[MPlayer-users] too SLOW to play HD file
    Morris Beverly 
    morrisb at avpresentations.com
       
    Tue Apr  7 17:15:51 CEST 2009
    
    
  
Oliver Seitz wrote:
>>>  If you have to use mjpeg for
>>> playback, go buying several of the fastest harddisks (like 10000rpm
>>> types) and connect them in RAID0 or RAID5 array. That might give
>>> bandwith that can cope with mjpeg.
>>>       
>> Wouldn't storing the file on a RAM disk potentially also work, if disk
>> throughput is the problem?
>>     
>
> It most surely would. If there's enough RAM for it. I've got a mjpeg
> encoded 720p-video without sound here. It plays less than five minutes and
> the file is 885MByte. 
>   
Faster is always better, but I've been using mjpeg encoding for quite a 
while (for various reasons) and seldom run into any throughput problems 
with it.  In fact one of the reasons I use it is because it uses very 
little cpu power and I can run it on very underpowered machines.  With 
newer video chipsets of course the decoding isn't really a problem even 
with "real" codecs, but I've gotten used to using mjpeg at high quality 
settings and am happy with it.
As a reference,  I have a 1264 x 528 mjpeg file that's about 3 1/2 
minutes long.  It's 571 MB and runs at about 22 mbps.  This works out to 
around 2 1/2 MB per second which almost any drive can handle.  I use a 
cache setting of 8192 and get smooth playback on a 1.8 Ghz Sempron 
processor with 1 Gig of ram, a 5400 rpm drive, and an nvidia 5700 
graphics card.  The video has lots of solid blocks of graphics moving 
from right to left across the screen and it all runs very smoothly on 
this machine (using about 30% cpu under windows xp). 

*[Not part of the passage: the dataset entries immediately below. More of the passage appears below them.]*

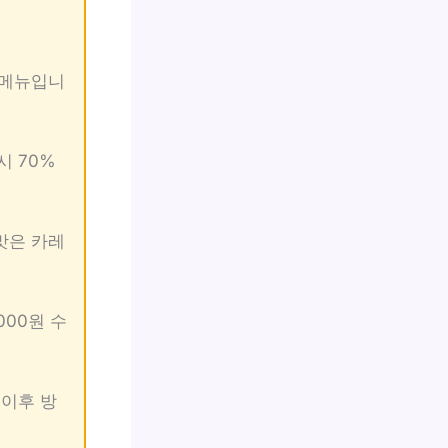
 메뉴입니
시 70%
맛은 카레
000원 수
 이후 방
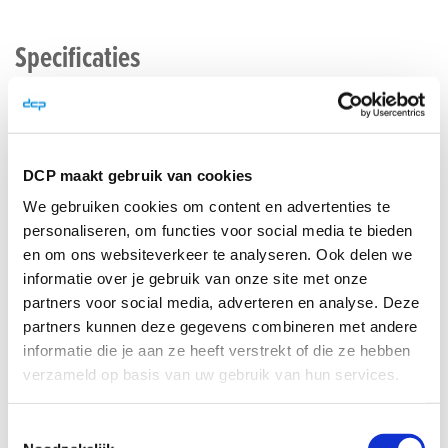
Specificaties
Extra informatie
Nicelabel brochure (.pdf - EN)
DCP maakt gebruik van cookies
Designer en PowerForms uitgebreide edities vergelijking
We gebruiken cookies om content en advertenties te
(.pdf - EN)
personaliseren, om functies voor social media te bieden
en om ons websiteverkeer te analyseren. Ook delen we
informatie over je gebruik van onze site met onze
partners voor social media, adverteren en analyse. Deze
partners kunnen deze gegevens combineren met andere
informatie die je aan ze heeft verstrekt of die ze hebben
verzameld op basis van uw gebruik van hun services.
Toestemmingsselectie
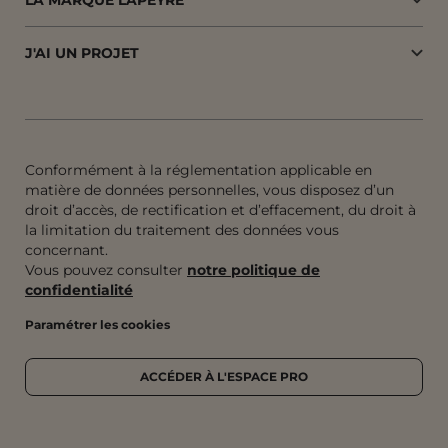
J'AI UN PROJET
Conformément à la réglementation applicable en
matière de données personnelles, vous disposez d’un
droit d’accès, de rectification et d’effacement, du droit à
la limitation du traitement des données vous
concernant.
Vous pouvez consulter
notre politique de
confidentialité
Paramétrer les cookies
ACCÉDER À L'ESPACE PRO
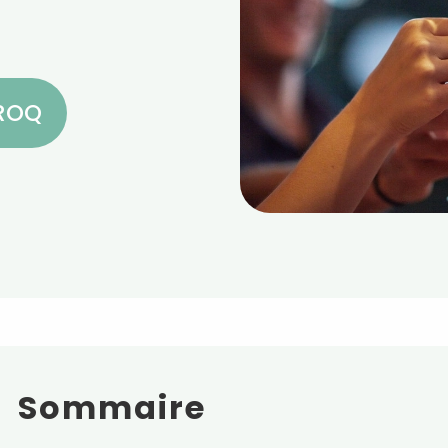
CROQ
Sommaire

If however, I add sharpening to the mplayer command line, the cpu goes 
to 85% and the clip starts stuttering pretty badly.  This is of course 
all with mplayer; windows media player doesn't like the odml files 
created by mencoder and quicktime just doesn't play back smoothly enough 
with low powered machines - at least under windows.
I can even play 1024 x 768 mjpeg clips on a via cpu with on board 
graphics with little problem either, but only under linux.
While mjpeg does use a lot of disk space and bandwidth, I really not 
sure that it's your core problem.  As I mentioned above, sharpening or 
other filters can add a lot of overhead and maybe a little tweaking of 
your command line can yield some information as to what's going on.